Daily vitamins have helped.
So has a healthy diet and a relentless fitness regimen.
But the seemingly ageless Tina Thompson is still 38, no matter how many times she denies herself fast-food French fries. In WNBA time, or by any standards for a professional athlete, that's pretty old.
What hasn't gotten old is Thompson's game, which is why the announcement of her retirement at the end of this season is sad for the WNBA, even though, at the same time, it is completely understandable and somewhat expected.
Thompson is in the midst of her 17th WNBA season and will be in Chicago on Tuesday for likely the last time as a player as her Seattle Storm takes on the Sky at Allstate Arena (7 p.m., U Too). The 6-foot-2 forward was a rookie in 1997, the WNBA's inaugural season, and was the league's first draft pick.
That makes Thompson the one and only player to have played in all 17 WNBA seasons.
“I'm just simply tired,” Thompson said on a teleconference Thursday when asked why she picked this season to retire. “I'm tired of the long days. I'm just at a place where I want to do something a little less strenuous, both mentally and physically.”
And yet, it seems as if the grind has hardly taken a toll on Thompson, who is also looking forward to spending more time with her 8-year-old son Dyllan.
She is the picture of longevity and durability and productivity.

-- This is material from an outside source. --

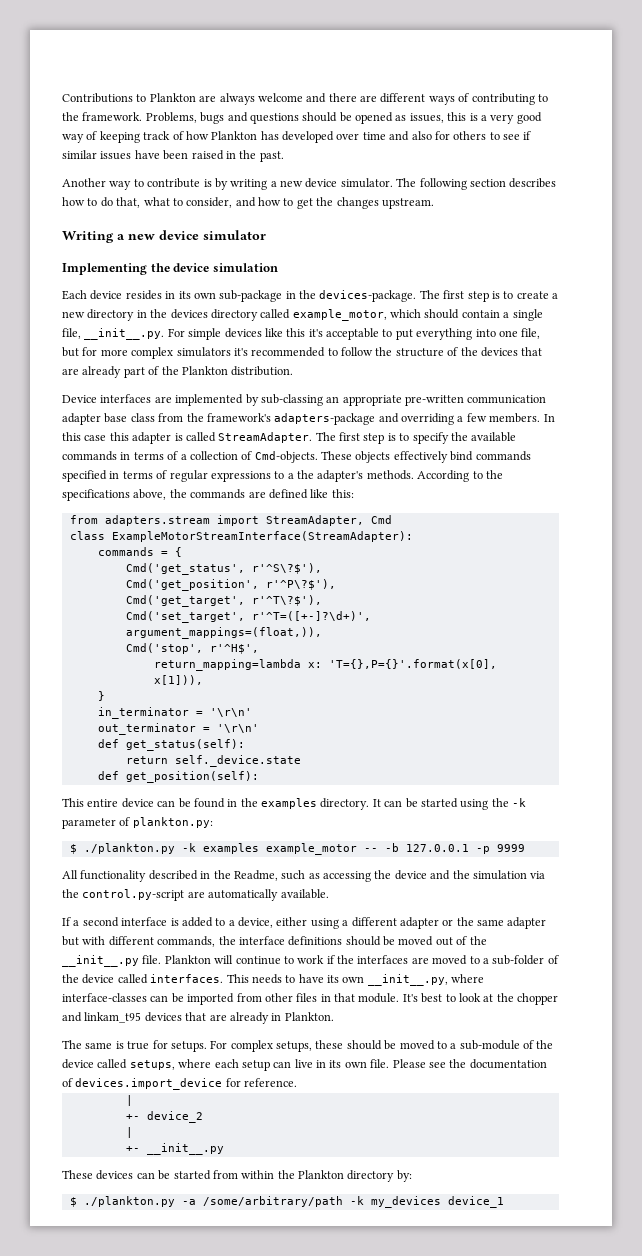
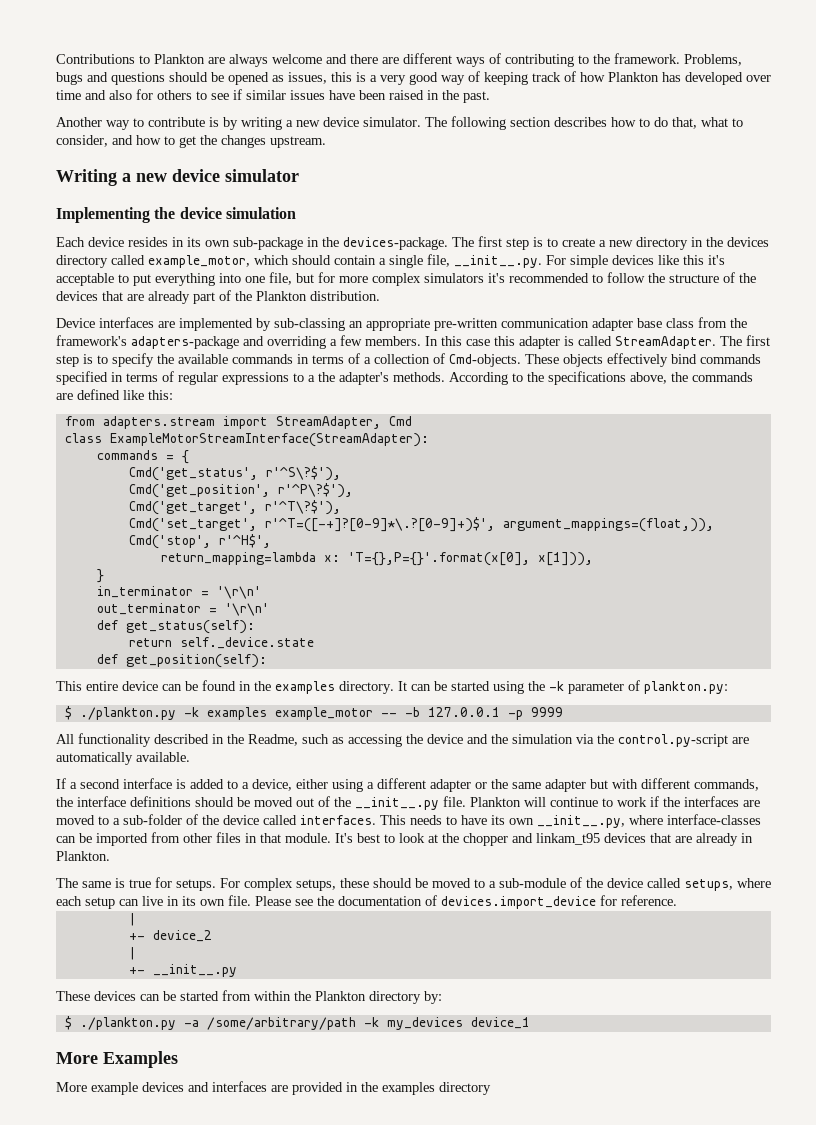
[251,611,371,621] r'^T=([+-]?\d+)', -> [264,517,495,532] r'^T=([-+]?[0-9]*\.?[0-9]+)$',
(504, 1202) none -> [56,1051,178,1068] [56,1081,491,1095] // More Examples // More example devices and interfaces are provided in the examples directory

She has played in 470 games, the most in WNBA history. That's almost 30 games per season in a league that plays a 34-game schedule.
Along the way, Thompson has logged 15,333 minutes and 7,124 points, both the most in WNBA history.
Even now, in her 17th and final season, she is leading her team in scoring at 14.4 points per game while playing a hefty 27.5 minutes per game.
“Part of it is good old-fashioned hard work, making sure that I maintain a level of fitness throughout the year, as well as just eating very well. I don't eat junk food or fast food or anything like that,” said Thompson, explaining the secret to her longevity. “I take a lot of vitamins. I take vitamins every day. For the most part I just take care of the product which is my body. I make sure that I'm in a fit place, a healthy place so that I'm able to just maintain.”
What Thompson, an eight-time all-star, has maintained is a standard of excellence that goes beyond just personal statistics.
Besides all the points, rebounds and minutes she's rolled up, Thompson has also been a part of four WNBA titles, including the league's first with Houston in 1997.
Thompson played 12 seasons in Houston before landing in Los Angeles. She played three seasons with the Sparks and has spent the last two seasons with the Storm. In all, she's been on 12 playoff teams.
“I've had a very long career, a very successful one, I've been able to achieve some things that I never even thought I would be able to do,” said Thompson, who is interested in sports broadcasting or even law school in the future. “I'm comfortable with where I am right now. Maybe on the last day (of the season emotions will be high), but right now it's not an emotional thing at all.
“I'm really happy that I've been able to play this long. No one in the WNBA has been able to do it thus far. So, I'm really OK and comfortable with where I'm at right now.”